Une nouvelle session parlementaire s’ouvre mardi à Québec.
À quoi peut-on s’attendre, alors que la première ministre Christine Fréchette ne dispose que de peu de temps pour faire ses preuves et redorer l’image de la CAQ? Quels sont les plans de l’opposition?
Écoutez André Fortin, chef de l’opposition officielle du Parti libéral du Québec et député de Pontiac, en discuter mardi au micro des animateurs Nathalie Normandeau et Luc Ferrandez.

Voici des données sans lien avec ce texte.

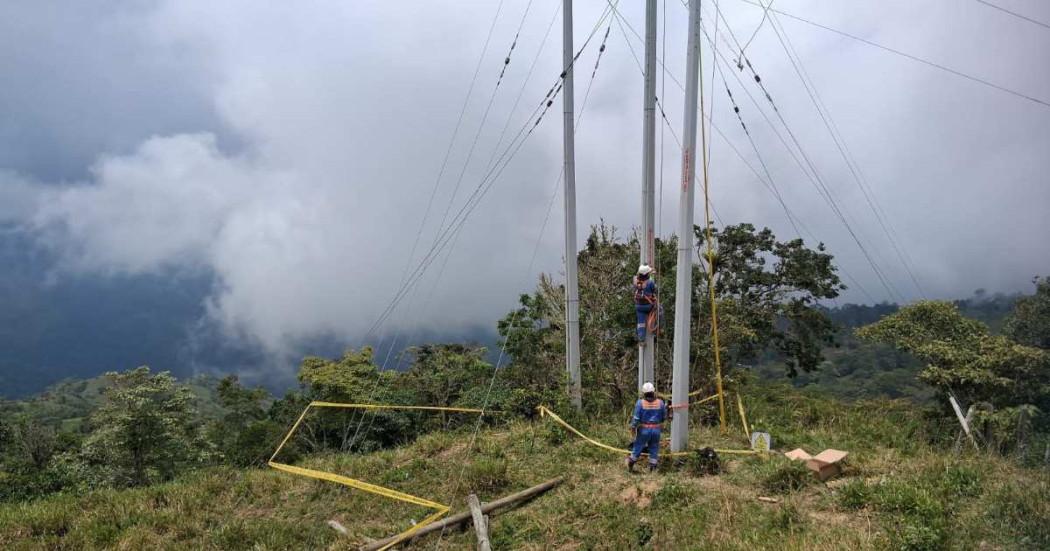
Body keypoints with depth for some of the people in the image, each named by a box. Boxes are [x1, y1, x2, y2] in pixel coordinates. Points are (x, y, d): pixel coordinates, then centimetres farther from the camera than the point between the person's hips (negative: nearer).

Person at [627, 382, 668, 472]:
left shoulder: (640, 403, -12)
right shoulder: (660, 403, -4)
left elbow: (636, 418, -11)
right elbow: (664, 417, 5)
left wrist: (633, 427, 1)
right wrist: (665, 408, 23)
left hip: (644, 430, -1)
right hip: (656, 430, 1)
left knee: (638, 447, 12)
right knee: (654, 449, 12)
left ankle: (630, 465, 25)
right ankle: (652, 468, 15)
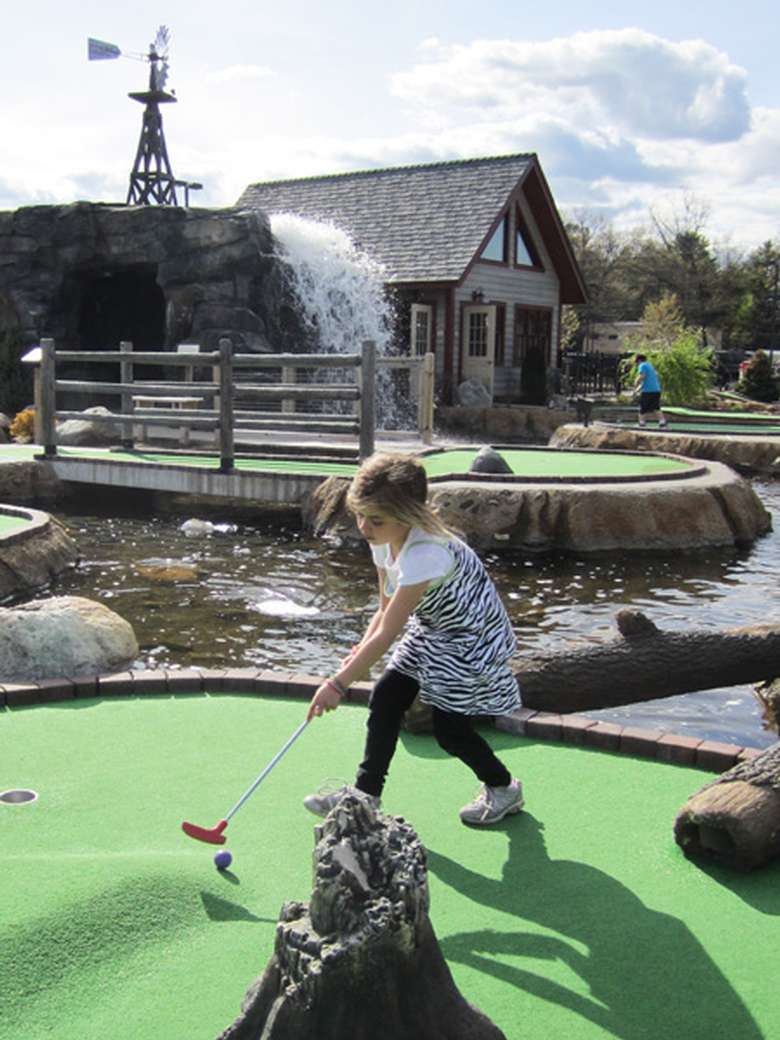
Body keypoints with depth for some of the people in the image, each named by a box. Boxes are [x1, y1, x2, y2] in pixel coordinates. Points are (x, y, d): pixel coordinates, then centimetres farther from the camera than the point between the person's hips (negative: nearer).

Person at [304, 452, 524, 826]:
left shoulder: (424, 554, -36)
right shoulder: (384, 542, -8)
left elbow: (387, 633, -35)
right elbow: (386, 611, 2)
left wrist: (339, 683, -31)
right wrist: (360, 653, -15)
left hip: (472, 638, -8)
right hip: (430, 629, 8)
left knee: (450, 728, -5)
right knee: (385, 698, -2)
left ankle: (503, 788, 22)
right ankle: (365, 794, 8)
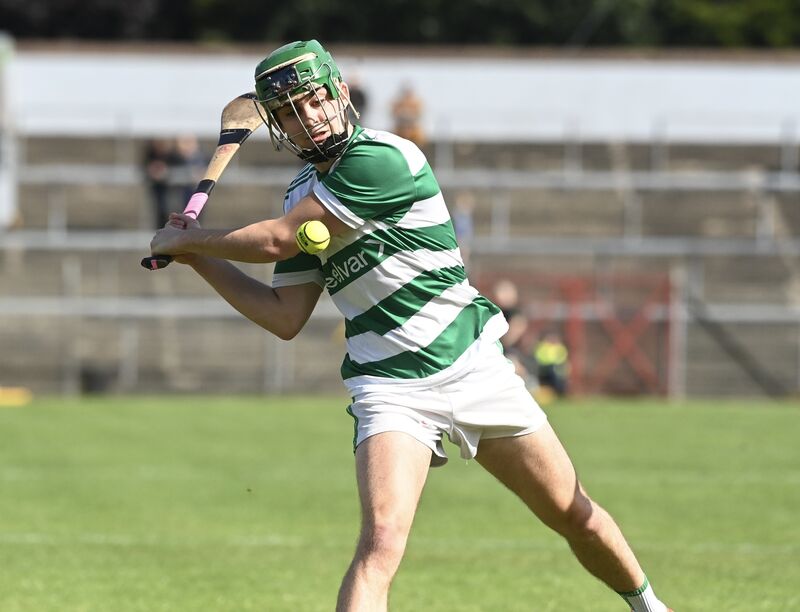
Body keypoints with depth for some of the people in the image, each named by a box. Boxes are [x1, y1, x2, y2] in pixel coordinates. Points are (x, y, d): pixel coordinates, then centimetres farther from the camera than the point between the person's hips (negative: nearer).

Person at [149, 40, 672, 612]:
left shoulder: (382, 159, -16)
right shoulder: (304, 194, 7)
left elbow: (276, 241, -14)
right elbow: (286, 317, 8)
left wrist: (184, 239, -1)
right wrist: (198, 257, 3)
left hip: (473, 367, -3)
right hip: (389, 388, 3)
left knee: (576, 516, 8)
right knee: (382, 541, -22)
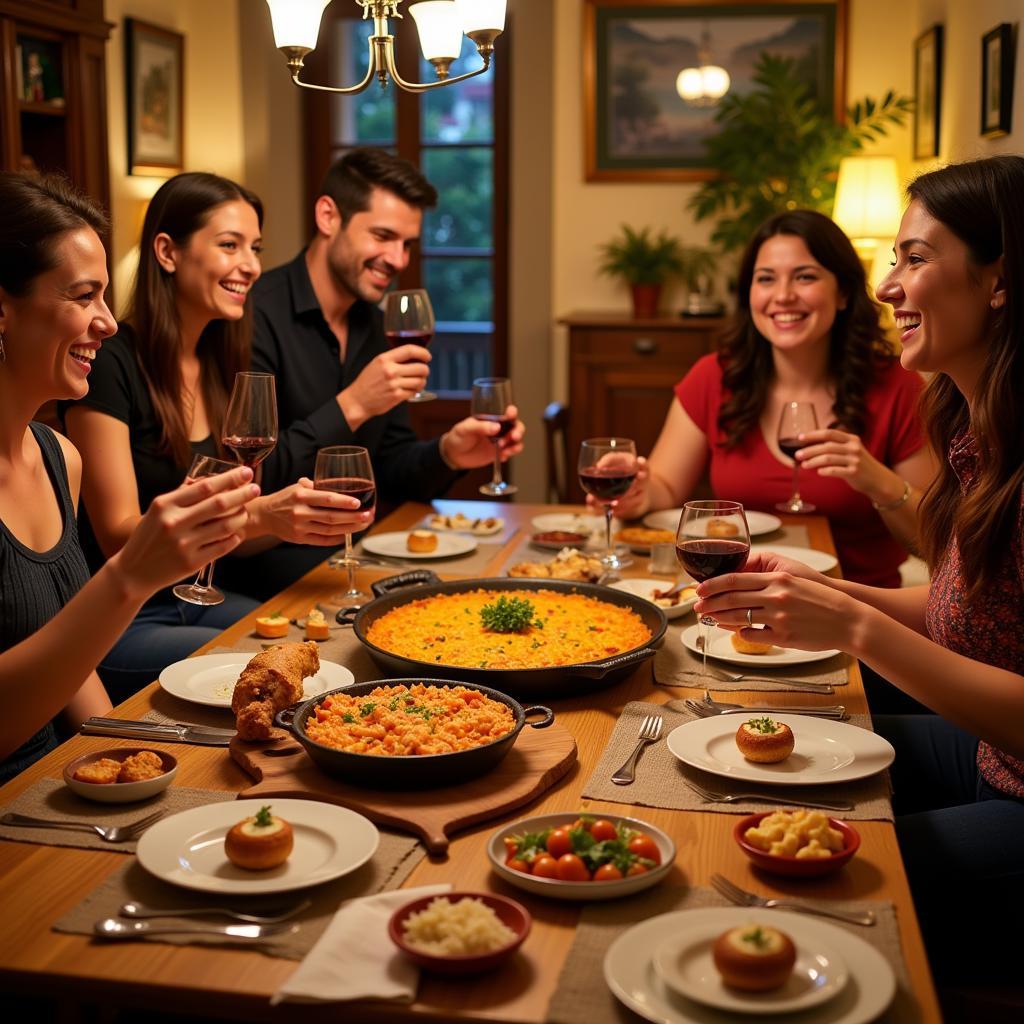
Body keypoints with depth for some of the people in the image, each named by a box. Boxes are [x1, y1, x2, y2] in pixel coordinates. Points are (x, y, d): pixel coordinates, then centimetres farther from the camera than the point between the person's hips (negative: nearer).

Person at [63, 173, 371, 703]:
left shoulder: (222, 366, 8)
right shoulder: (109, 363, -14)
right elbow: (119, 537, -17)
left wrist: (308, 514, -11)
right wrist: (261, 516, -29)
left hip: (208, 602, 7)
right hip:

«Madame Fréchette faisait partie du gouvernement de Legault et a choisi de garder plusieurs des ministres. Et M. Roberge et Mme Fréchette nous demandent d’appuyer l’utilisation d’une clause dérogatoire pour un projet de loi qu’on n’appuie pas dans son état actuel. On a des enjeux avec le projet de loi 96. Alors, nous demander de renouveler la clause dérogatoire sur un projet de loi qui a déjà cette clause jusqu’en 2027, c’est plus du jeu politique qu’autre chose. Nous, honnêtement, on pense que les Québécois ont la tête ailleurs, qu’ils veulent parler de santé, du coût de la vie, et ce sont ces enjeux-là qu’on va marteler au cours des prochaines semaines.»